We picked today for our downwind MOB practice, and to introduce Colin to bay sailing. Up to the gate, working the runners and getting the #3 dialed in. Big arc in front of the bridge and head toward the rock. Garth on the foredeck, hoist in 20kts, work in a few gybes. Get a couple wraps and unwind them successfully by sailing in the lee.

As we rip by one of the yellow olympic circle marks, I yell MOB and wait to see what happens. Considering that we’ve never run a drill with the entire crew, it worked great. Colin yells that he’s got eyes on the MOB, someone else yells that they’ve deployed the MOM8. Pole forward and locked 1′ off the forestay. Driver rounds up, somebody dumps the halyard and the chute just plops down. Not pretty, but fast fast, and the boat just stops. The first time Bob needed to really muscle the sheet into the boat , but we figured out that the guy can get let go after the chute is mostly in the boat. But not too early with the guy or it’s a real grovel getting the sail in the boat.

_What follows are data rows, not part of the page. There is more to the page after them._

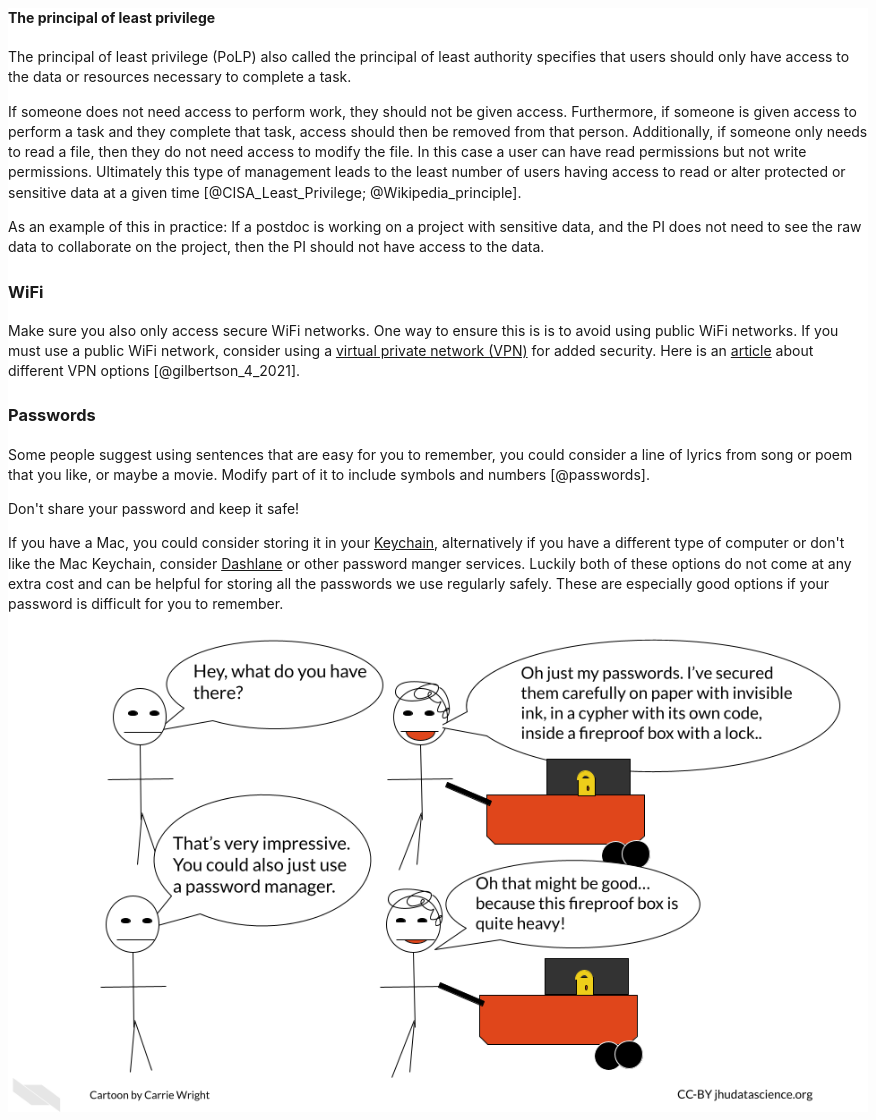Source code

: 
#### The principal of least privilege

The principal of least privilege (PoLP) also called the principal of least authority specifies that users should only have access to the data or resources necessary to complete a task.

If someone does not need access to perform work, they should not be given access. Furthermore, if someone is given access to perform a task and they complete that task, access should then be removed from that person. Additionally, if someone only needs to read a file, then they do not need  access to modify the file. In this case a user can have read permissions but not write permissions. Ultimately this type of management leads to the least number of users having access to read or alter protected or sensitive data at a given time [@CISA_Least_Privilege; @Wikipedia_principle].

As an example of this in practice: If a postdoc is working on a project with sensitive data, and the PI does not need to see the raw data to collaborate on the project, then the PI should not have access to the data.


### WiFi

Make sure you also only access secure WiFi networks. One way to ensure this is is to avoid using public WiFi networks. If you must use a public WiFi network, consider using a [virtual private network (VPN)](https://en.wikipedia.org/wiki/Virtual_private_network) for added security. Here is an [article](https://www.wired.com/story/best-vpn/) about different VPN options [@gilbertson_4_2021].

### Passwords

Some people suggest using sentences that are easy for you to remember, you could consider a line of lyrics from song or poem that you like, or maybe a movie. Modify part of it to include symbols and numbers [@passwords].

Don't share your password and keep it safe!

If you have a Mac, you could consider storing it in your [Keychain](https://support.apple.com/en-ie/guide/mac-help/mchlf375f392/mac), alternatively if you have a different type of computer or don't like the Mac Keychain, consider [Dashlane](https://www.dashlane.com/) or other password manger services. Luckily both of these options do not come at any extra cost and can be helpful for storing all the passwords we use regularly safely. These are especially good options if your password is difficult for you to remember.

<img src="resources/images/03-Data_Security_files/figure-html//1B4LwuvgA6aUopOHEAbES1Agjy7Ex2IpVAoUIoBFbsq0_g10e2895be5b_58_54.png" title="Cartoon - One character says: Hey, what do you have there?. The other character says: Oh just bringing my passwords with me in case I forget. I’ve secured them carefully on paper with invisible ink, in a cypher with its own code, inside a fireproof box with a lock. The original character says: That’s very impressive. You could also just use a password manager. The other character says: Oh that might be good… because this fireproof box is quite heavy!" alt="Cartoon - One character says: Hey, what do you have there?. The other character says: Oh just bringing my passwords with me in case I forget. I’ve secured them carefully on paper with invisible ink, in a cypher with its own code, inside a fireproof box with a lock. The original character says: That’s very impressive. You could also just use a password manager. The other character says: Oh that might be good… because this fireproof box is quite heavy!" width="100%" style="display: block; margin: auto;" />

After that, about an hour of circle and recovering a 1 liter nalgene bottle, which is basically impossible in a 30′ boat. Then back to the gate and another run down in the big air, back behind angel, and Colin drives us home through racoon while we enjoy a well deserved frosty.

Hello cold, wet world.

Friday, May 11th, 2007

Welcome to yet another blog. This one was suggested by Jerry, the first person to tell me that boat polars were actually useful below 66′ latitude.

Hopefully this blog will help me keep track of all the tasks, both huge and small, that I have to complete for the 2007 Transpacific Yacht Race, AKA, the transpac.